Die Trainerkarussells im Weltfußball drehen sich wieder – und diesmal steht ein Name im Fokus, den viele längst aus dem internationalen Geschäft verabschiedet hatten: Joachim Löw. Der frühere Bundestrainer könnte bei der WM 2026 überraschend an der Seitenlinie stehen – allerdings nicht für Deutschland, sondern möglicherweise für Ghana.
Ein Szenario, das zunächst nach wilder Spekulation klingt. Doch ganz so abwegig ist es offenbar nicht.
Löw vor Comeback auf großer Bühne?
Seit seinem Rücktritt nach der EM 2021 ist Joachim Löw offiziell ohne Trainerjob. Immer wieder gab es lose Gerüchte über Engagements im Ausland, konkret wurde es jedoch nie.
Bis jetzt.
Rund um die kommende WM 2026 verdichten sich Hinweise, dass Löw über eine Rückkehr nachdenkt – und dabei offenbar auch Angebote aus Afrika prüft.
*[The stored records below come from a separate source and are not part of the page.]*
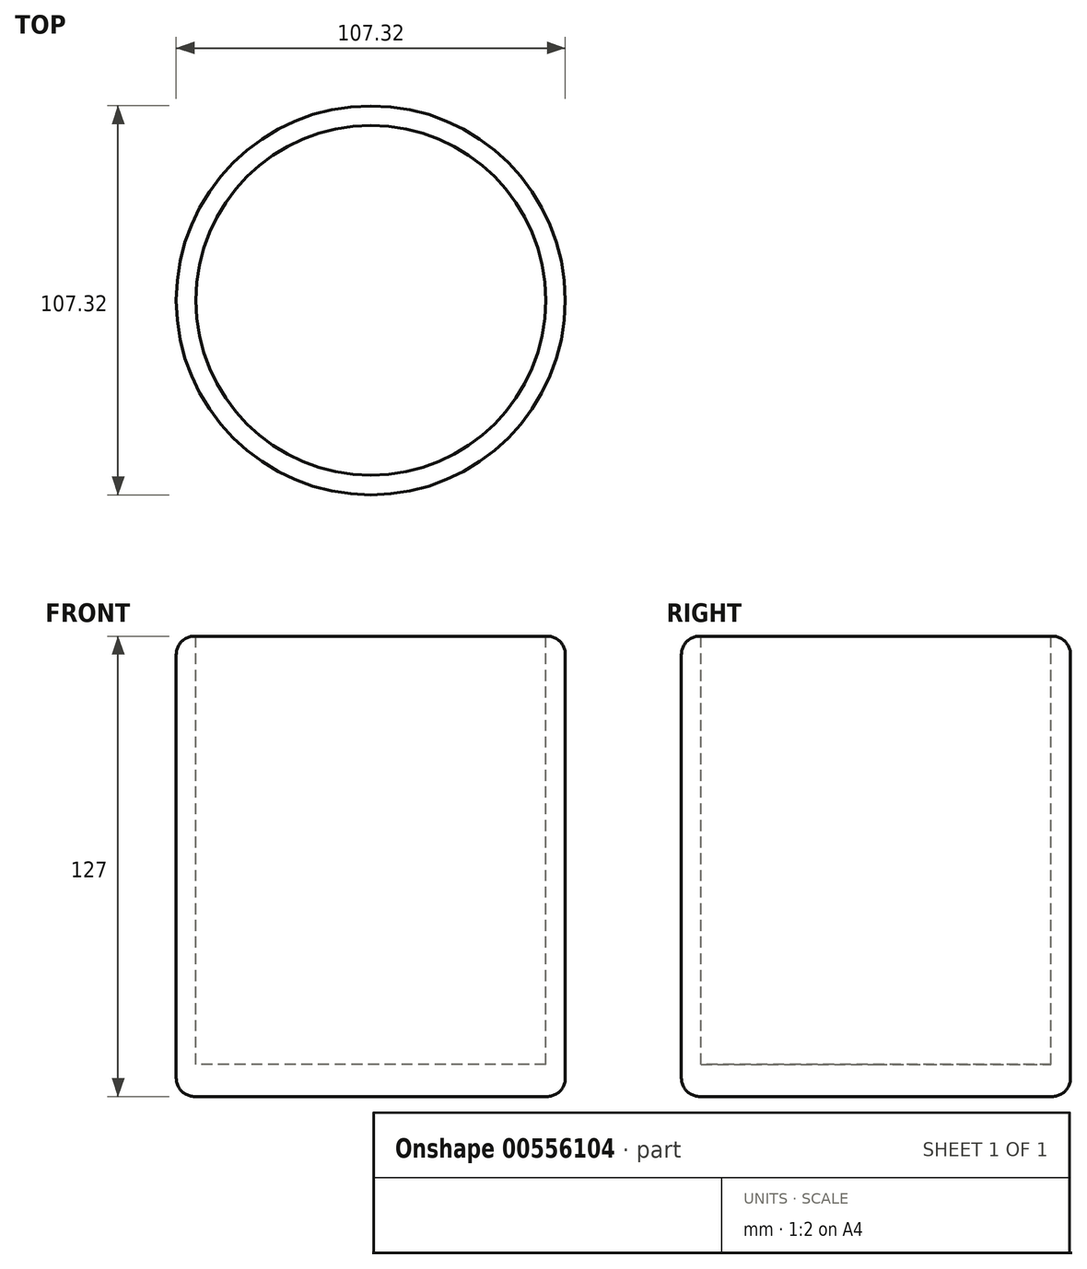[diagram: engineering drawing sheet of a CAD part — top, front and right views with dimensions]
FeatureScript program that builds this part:
annotation { "Feature Type Name" : "Feature", "Feature Type Description" : "" }
export const myFeature = defineFeature(function(context is Context, id is Id, definition is map)
    precondition{}
    {
        {
            var Q0;
            Q0=qCreatedBy(makeId("Top.planeOp"),FACE);
            var sketch = newSketch(context, id + "F0", { "sketchPlane" : qUnion([Q0])});
            skCircle(sketch, "E0", {"center": v(0, 0) * mm, "radius": 53.66 * mm});
            skSolve(sketch);
        }
        {
            var Q0;
            Q0 = qSketchRegion(id + "F0", true);
            extrude(context, id + "F1", {"entities" : qUnion([Q0]), "depth" : 127 * mm, "offsetDistance" : 25.4 * mm});
        }
        {
            var Q0;
            Q0=makeQuery(id+"F1.opExtrude","CAP_FACE",FACE,{"disambiguationData":[OSD([sQuery(id+"F0.wireOp",EDGE,"E0")])],"isStart":false});
            var sketch = newSketch(context, id + "F2", { "sketchPlane" : qUnion([Q0])});
            skCircle(sketch, "E1", {"center": v(0, 0) * mm, "radius": 48.26 * mm});
            skSolve(sketch);
        }
        {
            var Q0;
            Q0 = qSketchRegion(id + "F2", true);
            extrude(context, id + "F3", {"entities" : qUnion([Q0]), "operationType" : NewBodyOperationType.REMOVE, "oppositeDirection" : true, "depth" : 118.11 * mm, "offsetDistance" : 25.4 * mm});
        }
        {
            var Q0;
            Q0=makeQuery(id+"F1.opExtrude","CAP_EDGE",EDGE,{"disambiguationData":[OSD([sQuery(id+"F0.wireOp",EDGE,"E0")])],"isStart":false});
            fillet(context, id + "F4", {"entities" : qUnion([Q0]), "radius" : 5.08 * mm, "tangentPropagation" : true, "allowEdgeOverflow" : false});
        }
        {
            var Q0;
            Q0=makeQuery(id+"F1.opExtrude","CAP_EDGE",EDGE,{"disambiguationData":[OSD([sQuery(id+"F0.wireOp",EDGE,"E0")])],"isStart":true});
            fillet(context, id + "F5", {"entities" : qUnion([Q0]), "radius" : 5.08 * mm, "tangentPropagation" : true, "allowEdgeOverflow" : false});
        }
    });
Besonders Ghana national team soll Interesse zeigen.
Für den ghanaischen Verband wäre ein Trainer wie Löw ein echter Coup: Weltmeister-Coach, enorme Erfahrung, großer Name. Genau das Profil, das man sucht, um international wieder für Aufmerksamkeit zu sorgen.
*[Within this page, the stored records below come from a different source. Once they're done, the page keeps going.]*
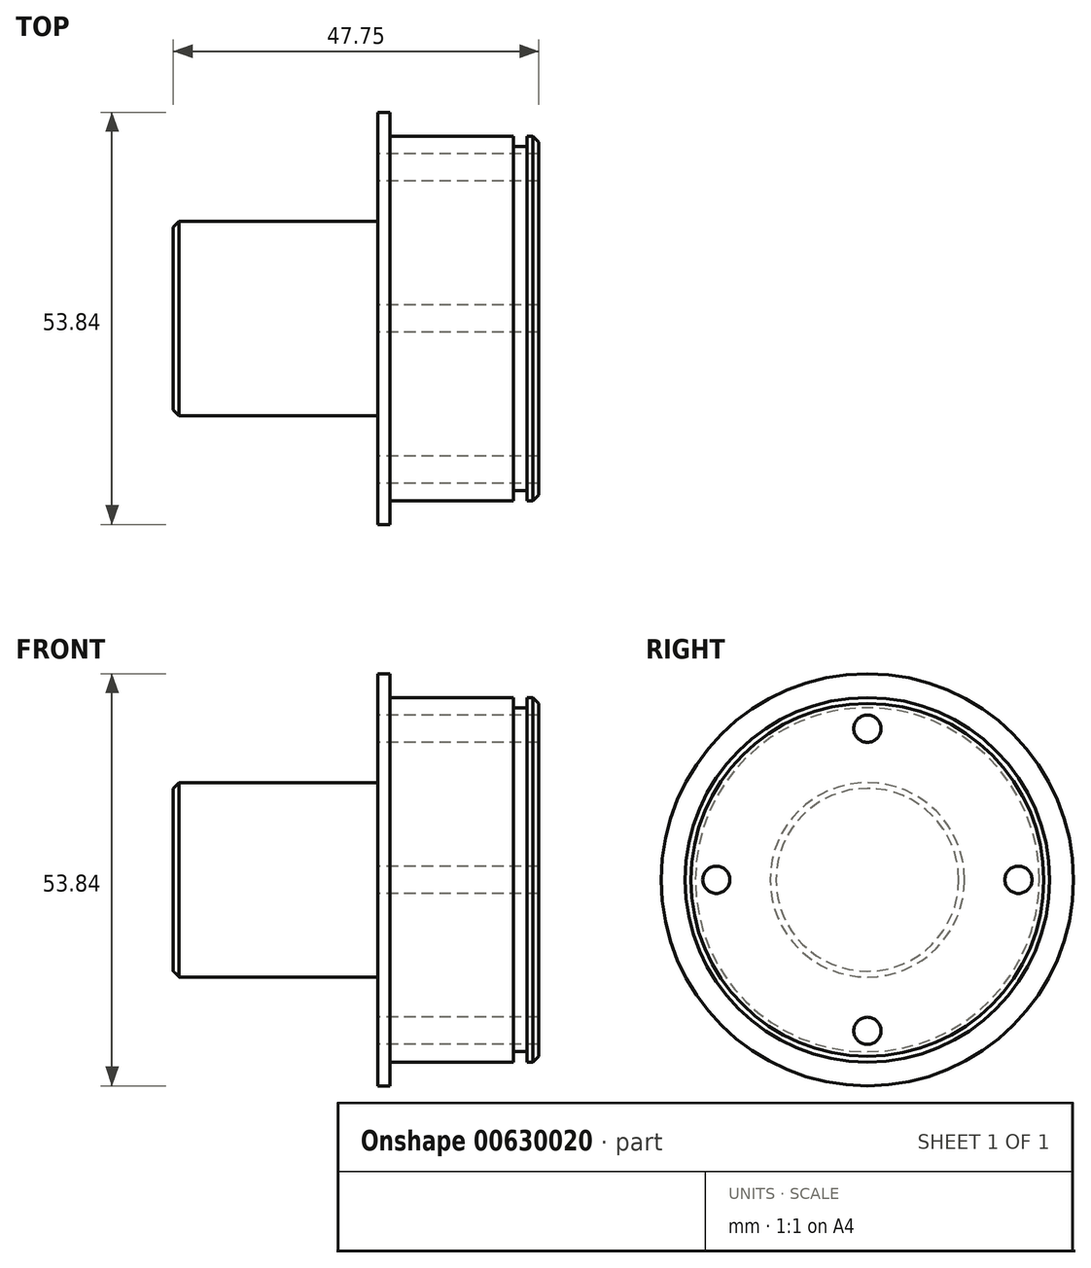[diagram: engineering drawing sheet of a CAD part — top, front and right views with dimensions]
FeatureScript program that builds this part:
annotation { "Feature Type Name" : "Feature", "Feature Type Description" : "" }
export const myFeature = defineFeature(function(context is Context, id is Id, definition is map)
    precondition{}
    {
        {
            var Q0;
            Q0=qCreatedBy(makeId("Right.planeOp"),FACE);
            var sketch = newSketch(context, id + "F0", { "sketchPlane" : qUnion([Q0])});
            skCircle(sketch, "E0", {"center": v(0, 0) * mm, "radius": 12.7 * mm});
            skSolve(sketch);
        }
        {
            var Q0;
            Q0=makeQuery(id+"F0.imprint","IMPRINT",FACE,{"disambiguationData":[TD([[makeQuery(id+"F0.imprint","IMPRINT",EDGE,{"derivedFrom":sQuery(id+"F0.wireOp",EDGE,"E0")}),1.0]])]});
            extrude(context, id + "F1", {"entities" : qUnion([Q0]), "depth" : 26.72 * mm, "offsetDistance" : 25.4 * mm});
        }
        {
            var Q0;
            Q0=makeQuery(id+"F1.opExtrude","CAP_FACE",FACE,{"disambiguationData":[OSD([sQuery(id+"F0.wireOp",EDGE,"E0")])],"isStart":false});
            var sketch = newSketch(context, id + "F2", { "sketchPlane" : qUnion([Q0])});
            skCircle(sketch, "E1", {"center": v(0, 0) * mm, "radius": 26.92 * mm});
            skSolve(sketch);
        }
        {
            var Q0;
            Q0=makeQuery(id+"F2.imprint","IMPRINT",FACE,{"disambiguationData":[TD([[makeQuery(id+"F2.imprint","IMPRINT",EDGE,{"derivedFrom":sQuery(id+"F2.wireOp",EDGE,"E1")}),1.0]])]});
            var Q1;
            Q1=makeQuery(id+"F2.imprint","IMPRINT",FACE,{"disambiguationData":[TD([[makeQuery(id+"F2.imprint","IMPRINT",EDGE,{"derivedFrom":makeQuery(id+"F1.opExtrude","CAP_EDGE",EDGE,{"disambiguationData":[OSD([sQuery(id+"F0.wireOp",EDGE,"E0")])],"isStart":false})}),1.0]])]});
            extrude(context, id + "F3", {"entities" : qUnion([Q0, Q1]), "operationType" : NewBodyOperationType.ADD, "depth" : 1.57 * mm, "offsetDistance" : 25.4 * mm});
        }
        {
            var Q0;
            Q0=makeQuery(id+"F3.opExtrude","CAP_FACE",FACE,{"disambiguationData":[OSD([sQuery(id+"F2.wireOp",EDGE,"E1")])],"isStart":false});
            var sketch = newSketch(context, id + "F4", { "sketchPlane" : qUnion([Q0])});
            skCircle(sketch, "E2", {"center": v(0, 0) * mm, "radius": 23.81 * mm});
            skSolve(sketch);
        }
        {
            var Q0;
            Q0=makeQuery(id+"F4.imprint","IMPRINT",FACE,{"disambiguationData":[TD([[makeQuery(id+"F4.imprint","IMPRINT",EDGE,{"derivedFrom":sQuery(id+"F4.wireOp",EDGE,"E2")}),1.0]])]});
            extrude(context, id + "F5", {"entities" : qUnion([Q0]), "operationType" : NewBodyOperationType.ADD, "depth" : 16.15 * mm, "offsetDistance" : 25.4 * mm});
        }
        {
            var Q0;
            Q0=makeQuery(id+"F5.opExtrude","CAP_FACE",FACE,{"disambiguationData":[OSD([sQuery(id+"F4.wireOp",EDGE,"E2")])],"isStart":false});
            var sketch = newSketch(context, id + "F6", { "sketchPlane" : qUnion([Q0])});
            skCircle(sketch, "E3", {"center": v(0, 0) * mm, "radius": 22.47 * mm});
            skSolve(sketch);
        }
        {
            var Q0;
            Q0=makeQuery(id+"F6.imprint","IMPRINT",FACE,{"disambiguationData":[TD([[makeQuery(id+"F6.imprint","IMPRINT",EDGE,{"derivedFrom":sQuery(id+"F6.wireOp",EDGE,"E3")}),1.0]])]});
            extrude(context, id + "F7", {"entities" : qUnion([Q0]), "operationType" : NewBodyOperationType.ADD, "depth" : 1.73 * mm, "offsetDistance" : 25.4 * mm});
        }
        {
            var Q0;
            Q0=makeQuery(id+"F7.opExtrude","CAP_FACE",FACE,{"disambiguationData":[OSD([sQuery(id+"F6.wireOp",EDGE,"E3")])],"isStart":false});
            var sketch = newSketch(context, id + "F8", { "sketchPlane" : qUnion([Q0])});
            skCircle(sketch, "E4", {"center": v(0, 0) * mm, "radius": 23.81 * mm});
            skSolve(sketch);
        }
        {
            var Q0;
            Q0 = qSketchRegion(id + "F8", true);
            extrude(context, id + "F9", {"entities" : qUnion([Q0]), "operationType" : NewBodyOperationType.ADD, "depth" : 1.57 * mm, "offsetDistance" : 25.4 * mm});
        }
        {
            var Q0;
            Q0=makeQuery(id+"F9.opExtrude","CAP_EDGE",EDGE,{"disambiguationData":[OSD([sQuery(id+"F8.wireOp",EDGE,"E4")])],"isStart":false});
            chamfer(context, id + "F10", {"entities" : qUnion([Q0]), "width" : 0.76 * mm, "tangentPropagation" : true});
        }
        {
            var Q0;
            Q0=makeQuery(id+"F1.opExtrude","CAP_EDGE",EDGE,{"disambiguationData":[OSD([sQuery(id+"F0.wireOp",EDGE,"E0")])],"isStart":true});
            chamfer(context, id + "F11", {"entities" : qUnion([Q0]), "width" : 0.76 * mm, "tangentPropagation" : true});
        }
        {
            var Q0;
            Q0=makeQuery(id+"F3.opExtrude","CAP_FACE",FACE,{"disambiguationData":[OSD([sQuery(id+"F2.wireOp",EDGE,"E1")])],"isStart":true});
            var sketch = newSketch(context, id + "F12", { "sketchPlane" : qUnion([Q0])});
            skCircle(sketch, "E5", {"center": v(0, 0) * mm, "radius": 19.74 * mm, "construction": true});
            skCircle(sketch, "E6", {"center": v(0, 19.74) * mm, "radius": 1.78 * mm});
            skCircle(sketch, "E7", {"center": v(19.74, 0) * mm, "radius": 1.78 * mm});
            skCircle(sketch, "E8", {"center": v(0, -19.74) * mm, "radius": 1.78 * mm});
            skCircle(sketch, "E9", {"center": v(-19.74, 0) * mm, "radius": 1.78 * mm});
            skSolve(sketch);
        }
        {
            var Q0;
            Q0=makeQuery(id+"F12.imprint","IMPRINT",FACE,{"disambiguationData":[TD([[makeQuery(id+"F12.imprint","IMPRINT",EDGE,{"derivedFrom":sQuery(id+"F12.wireOp",EDGE,"E6")}),1.0]])]});
            var Q1;
            Q1=makeQuery(id+"F12.imprint","IMPRINT",FACE,{"disambiguationData":[TD([[makeQuery(id+"F12.imprint","IMPRINT",EDGE,{"derivedFrom":sQuery(id+"F12.wireOp",EDGE,"E7")}),1.0]])]});
            var Q2;
            Q2=makeQuery(id+"F12.imprint","IMPRINT",FACE,{"disambiguationData":[TD([[makeQuery(id+"F12.imprint","IMPRINT",EDGE,{"derivedFrom":sQuery(id+"F12.wireOp",EDGE,"E8")}),1.0]])]});
            var Q3;
            Q3=makeQuery(id+"F12.imprint","IMPRINT",FACE,{"disambiguationData":[TD([[makeQuery(id+"F12.imprint","IMPRINT",EDGE,{"derivedFrom":sQuery(id+"F12.wireOp",EDGE,"E9")}),1.0]])]});
            var Q4;
            Q4=sQuery(id+"F12.wireOp",EDGE,"E6");
            var Q5;
            Q5=sQuery(id+"F12.wireOp",EDGE,"E7");
            var Q6;
            Q6=sQuery(id+"F12.wireOp",EDGE,"E8");
            var Q7;
            Q7=sQuery(id+"F12.wireOp",EDGE,"E9");
            extrude(context, id + "F13", {"entities" : qUnion([Q0, Q1, Q2, Q3]), "operationType" : NewBodyOperationType.REMOVE, "surfaceEntities" : qUnion([Q4, Q5, Q6, Q7]), "endBound" : BoundingType.THROUGH_ALL, "oppositeDirection" : true, "depth" : 25.4 * mm, "offsetDistance" : 25.4 * mm});
        }
    });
Warum Ghana überhaupt ein Thema ist
Auf den ersten Blick wirkt die Verbindung ungewöhnlich. Doch bei genauerem Hinsehen ergibt sie durchaus Sinn.
Ghana gehört seit Jahren zu den ambitionierten Nationen im afrikanischen Fußball, hat aber zuletzt den ganz großen Durchbruch verpasst. Bei großen Turnieren fehlte oft die Konstanz, bei der WM will man 2026 wieder ein Ausrufezeichen setzen.
Ein erfahrener Trainer aus Europa könnte genau die Impulse liefern, die dem Team bislang fehlen – taktisch, strukturell und mental.
Und hier kommt Löw ins Spiel.
Löws Profil passt – zumindest auf dem Papier
Mit dem Gewinn der FIFA World Cup 2014 hat Löw bewiesen, dass er Mannschaften auf höchstem Niveau entwickeln und zum Titel führen kann. Seine Stärke liegt vor allem im Aufbau von Teams über einen längeren Zeitraum hinweg.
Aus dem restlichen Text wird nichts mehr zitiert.